Ein Klingeln ertönt als Yoongi die Tür öffnet, aber der Betreiber des Ladens sieht nicht auf. Schließlich hätte genauso gut der Wind den Ton erzeugt haben können. Stattdessen steht er hinter seiner kleinen Theke und sortiert weiter Flaschendeckel. Nach Farbe und innerhalb der Farben nach Größe. Gibt es gleichgroße, werden sie alphabetisch nach Aufschrift oder chronologisch nach Verfallsdatum aufgereiht. Es hat seine Ordnung; er hat dieses Spiel schon oft gespielt. Viel zu tun gibt er in der Mittagszeit nämlich nicht.

»Buenos días«, begrüßt Yoongi ihn zögerlich. Eigentlich will er den Mann nicht in seiner Beschäftigung stören.
Der Verkäufer blickt auf und den Eintretenden an. Er kneift betrachtend die Augen hinter seiner Brille zusammen. »Hallo, Min Yoongi«, antwortet er schließlich. Sein Koreanisch klingt perfekt. Wahrscheinlich seine Muttersprache. Oder er ist nur sehr begabt.
»Was führt Sie her?«

Yoongi ist überrascht davon, dass der Fremde seinen Namen kennt. Aber er zeigt es nicht. Ein bisschen ist es ihm auch egal. Hier ist sowieso alles merkwürdig für ihn.
Stattdessen holt er Yong-Suns spanische Bücher aus seiner Sporttasche und legt sie auf den Tresen. »Die hier würde ich gern verkaufen.«

Der Mann, der hinter dem hüfthohen Tisch steht, nimmt die Waren genau unter die Lupe. Er untersucht die Einbände, blättert hindurch und riecht sogar daran. Dann lächelt er. »Sie behandelt ihr Hab und Gut immer sorgfältigst, wirklich beeindruckend. Die hier sind noch genau in dem Zustand, in dem ich sie ihr verkauft habe.«
Komplett versteht Yoongi nicht, wovon sein Gegenüber spricht, aber er ist erleichtert, dass ihm die Bücher zu gefallen scheinen.

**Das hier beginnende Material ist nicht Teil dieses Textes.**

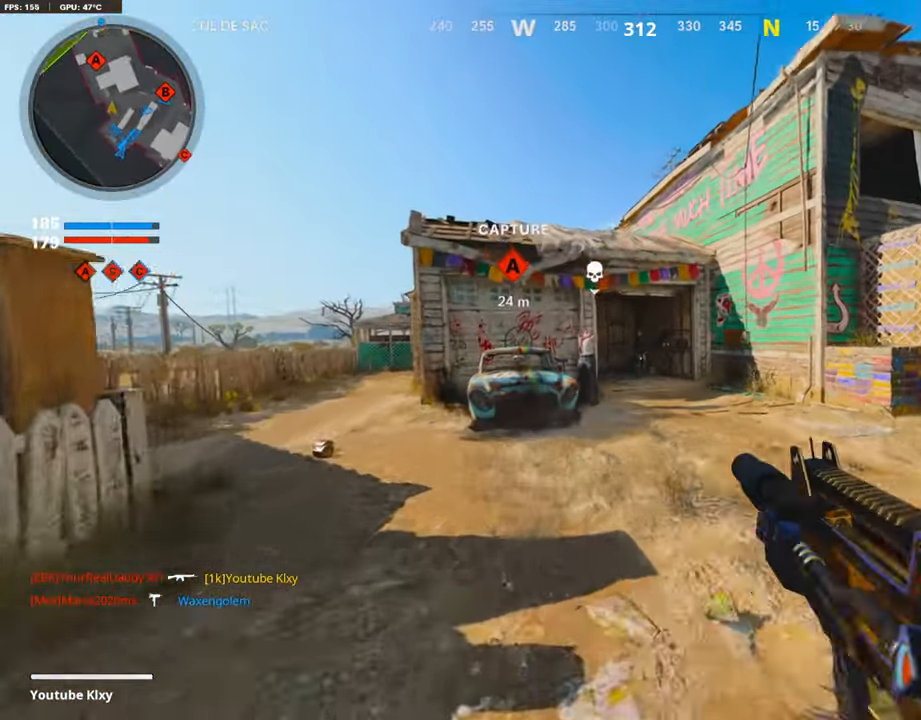
{"buttons": [], "left_stick": "up", "right_stick": "center", "events": [[319, "R3", "down"], [437, "R3", "up"]]}
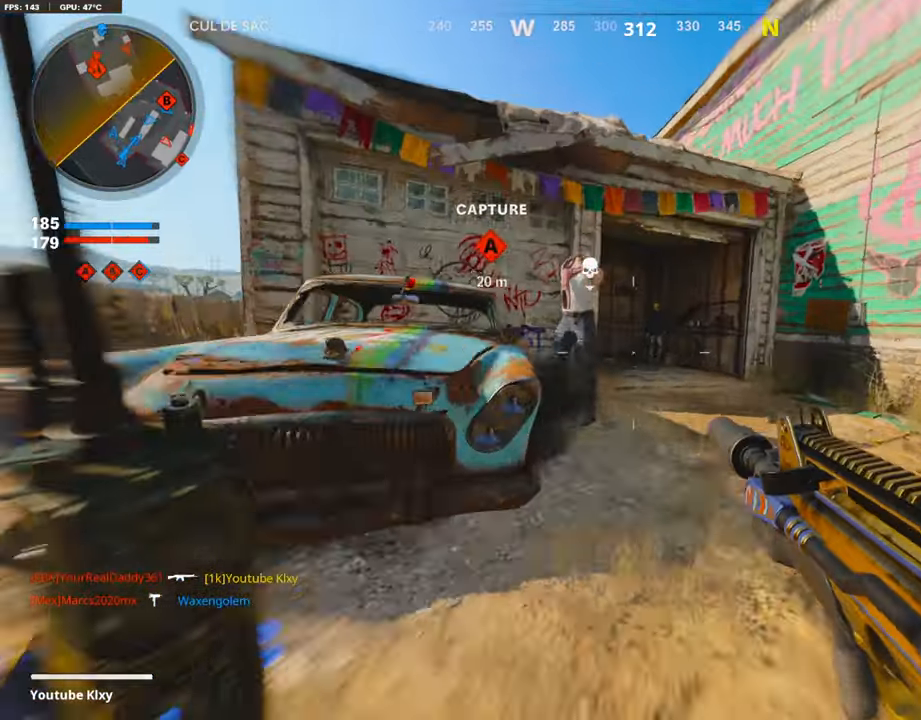
{"buttons": [], "left_stick": "left", "right_stick": "center", "events": [[387, "left_stick", "left"]]}
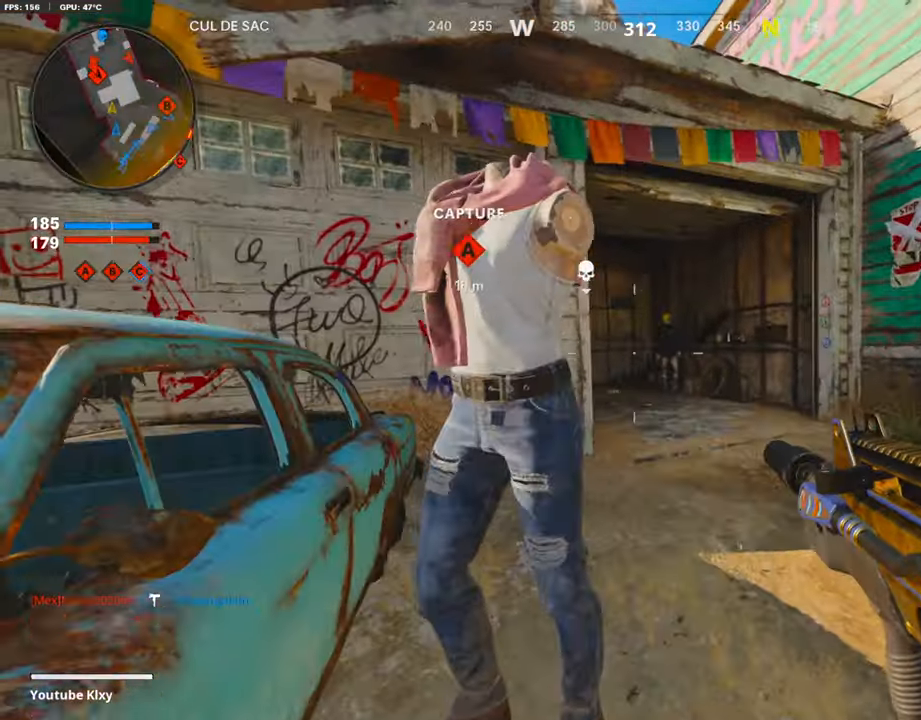
{"buttons": [], "left_stick": "center", "right_stick": "center", "events": [[17, "left_stick", "center"]]}
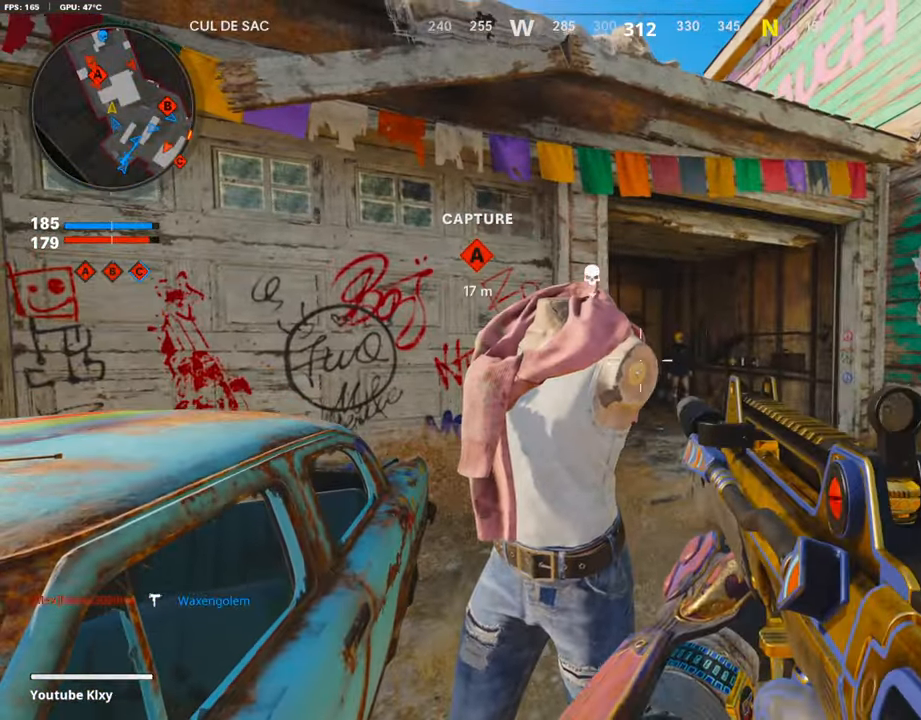
{"buttons": [], "left_stick": "center", "right_stick": "center", "events": [[134, "DPAD_RIGHT", "down"], [168, "DPAD_RIGHT", "up"]]}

»Einen guten Geschmack hat sie auch.« Der Ver- und Ankäufer hält eine in die Jahre gekommene Ausgabe des Buches Der alte Mann und das Meer in die Höhe. Es wirkt beinahe, als würde das Blau des Einbands abblättern, so alt ist es.
»Haben Sie El viejo y el mar gelesen?«
Yoongi schüttelt den Kopf. Er ist kein Leser; noch nie gewesen.
»Und trotzdem verkaufen Sie es.« Es klingt bedauernd.
»Ich kann kein Spanisch«, brummt Yoongi zur Antwort.

Die Finger des Verkäufers bringen die Seiten der Bücher zum Fliegen, als würden sie vom Wind herumgewirbelt. Er notiert sich etwas zu allen von ihnen.
Trotz dem er nicht besonders lange braucht, findet Yoongi es ein bisschen komisch, so tatenlos im Laden herumzustehen. Er ist der einzige Kunde. Die Luft ist stickig und warm, obwohl an der Decke ein Ventilator seine Runden dreht. Einige der Zeitschriften, die zum Verkauf stehen, lassen ihre Blätter so müde wie Blumen hinunterhängen. Eine Minute hier gleicht einer Dekade seines alten Lebens.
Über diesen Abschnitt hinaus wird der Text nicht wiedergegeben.